= World Digital Magnetic Anomaly Map =

The World Digital Magnetic Anomaly Map (WDMAM) was first made available by the Commission for the Geological Map of the World in 2007. Compiled with data from governments and institutes, the project was coordinated by the International Association of Geomagnetism and Aeronomy, and was presented by Mike Purucker of NASA and Colin Reeves of the Netherlands. As of 2007, it was considered to be "the first truly global compilation of lithospheric magnetic field observations." and further improvements dated to 2009 relate to the full spectrum magnetic anomaly grid of the United States and also data of global marine magnetic anomaly.

Some of the magnetic anomalies shown in the WDMAM generally relates to the altitude level of 5 km. Some of the significant features represented are of the Bangui Anomaly in the Central African Republic, the Chicxulub crater, the Thromsberg anomaly, the Richat Structure, the Atlantic ridge, the Bay of Biscay, the Sunda Arc and the Paris Basin.

==Background==

=== WDMAM v1, 2007 ===
In evolving the WDMAM the lithospheric data related to data acquired from satellites, data of aero-magnetic survey and marine survey, in-situ data gathered from field stations and observatories are to be collated analyzed together, and this would need an international joint effort.

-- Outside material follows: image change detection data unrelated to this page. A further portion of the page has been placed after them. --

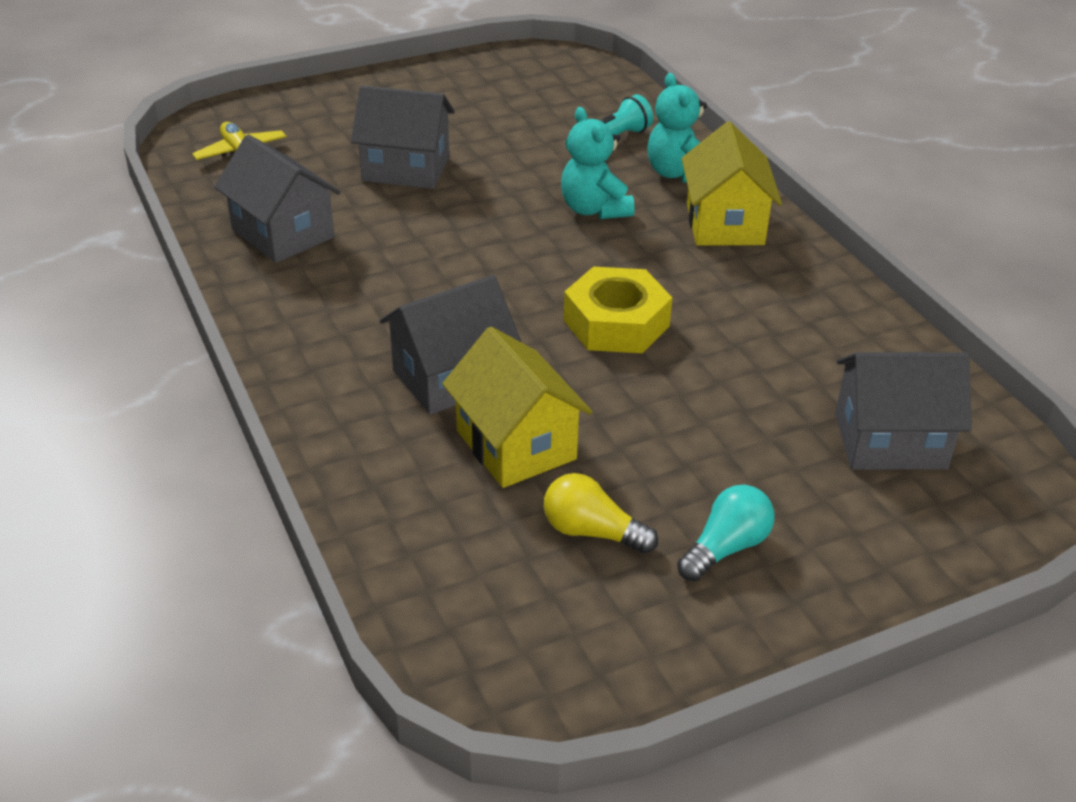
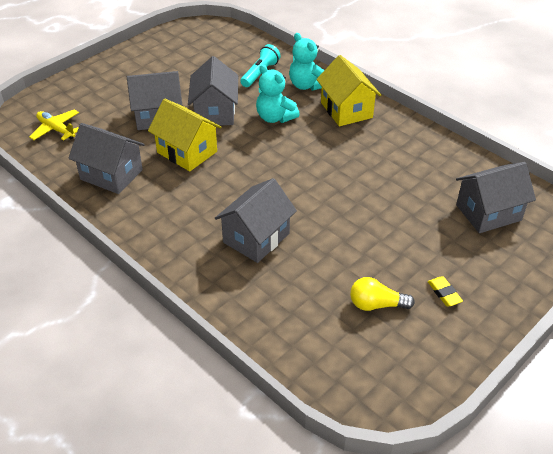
camera: 20 degrees left, 5 degrees up
(500, 181) = (215, 112): none -> grey house
(516, 445) = (311, 267): yellow house -> yellow house (187, 152)
(616, 323) = (323, 182): yellow nut -> none
(726, 548) = (444, 293): turquoise light bulb -> yellow eraser

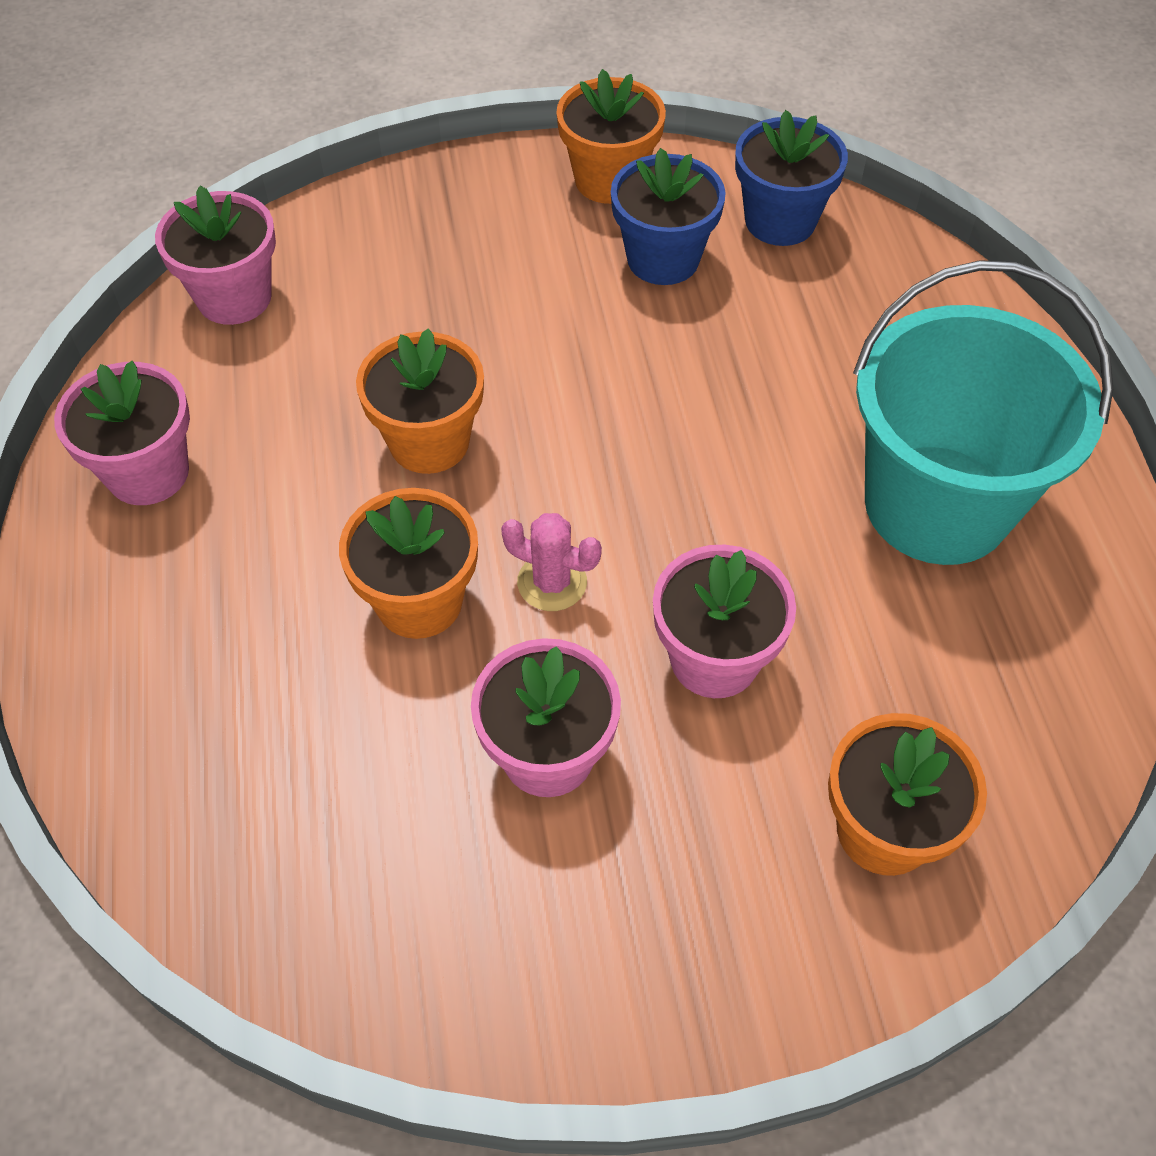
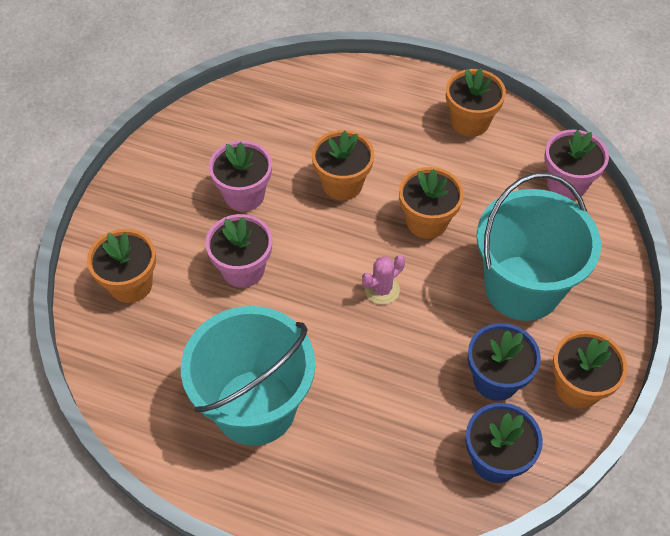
camera: 120 degrees right, 0 degrees up
(148, 472) = (470, 122): pink flower pot -> orange flower pot
(484, 282) = (522, 288): none -> turquoise bucket
(552, 582) = (320, 232): pink cactus -> pink cactus (382, 290)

The map is the product of years of work, research and coordination by the International Association of Geomagnetism and Aeronomy (IAGA) and numerous small organizations around the world including GETECH, a project of Leeds University, and Juha Korhonen of the Geological Survey of Finland have also been involved. International collaboration has been the key to the project. Mike Purucker of NASA said of the collaboration: "There are literally hundreds, perhaps thousands, of organisations around the world which hold this kind of data. One should not underestimate the diplomatic efforts needed to secure support and data contributions from these organizations." Diplomacy was needed to acquire data from the Russians, Indians, and Argentinians and so on. It is available through the Commission for the Geological Map of the World.

The map is compiled from a jigsaw of aeromagnetic surveys, incorporating both ground-based, airborne and marine magnetic data, but is incomplete. CHAMP, a German and Russian-built satellite which has been in orbit since 2001, has been of crucial importance to the map compilers. One of its principal achievements is that it has significantly improved the "pre-processing and the corrections applied to the CHAMP satellite measurements in order to obtain 'clean' satellite data compatible with ground data." However, it has some large gaps in data, which is a hindrance to studying trans-national tectonics, and could benefit from further satellite observational additions to improve its coverage.

Several different models were put forward as candidates for WDMAM by groups from NASA, Leeds University, the Geological Survey of Finland, National Geophysical Data Center (NGDC) and GeoForschungszentrum Potsdam, all using the same base data. Following a review, the NGDC candidate was chosen to form the basemap.

Specified to a grid of three arcminutes, the WDMAM v1 was based on the NGDC's EMAG3 (Earth Magnetic Anomaly Grid, 3 arcminute) dataset. The EMAG has since been improved into EMAG2 at a resolution of two arcminutes and fitted into the Enhanced Magnetic Model.

==Composition==
According to the BBC, the "global map shows the variation in strength of the magnetic field after the Earth's dipole field has been removed (Earth's dipole field varies from 35,000 nano-Tesla (nT) at the Equator to 70,000 nT at the poles). After removal of the dipole field, the remaining variations in the field (few hundreds of nT) are due to changes in the magnetic properties of the crustal rocks."
The map is graphically represented by illustrating those landmarks of high magnetism in red to yellow hues and those of lower or negative magnetism in blue hues. It can pick up numerous aspects of the earth composition, including the sea floor spreading under the oceans, and reserve deposits like iron ore at Kursk. It identifies some prominent magnetic anomalies on the African continent. The dominant factors for magnetic anomalies picked up on the map are "the thickness of the magnetised layer and the composition of the crust". Younger crust is typically thinner, and naturally has a lower number of magnetic materials.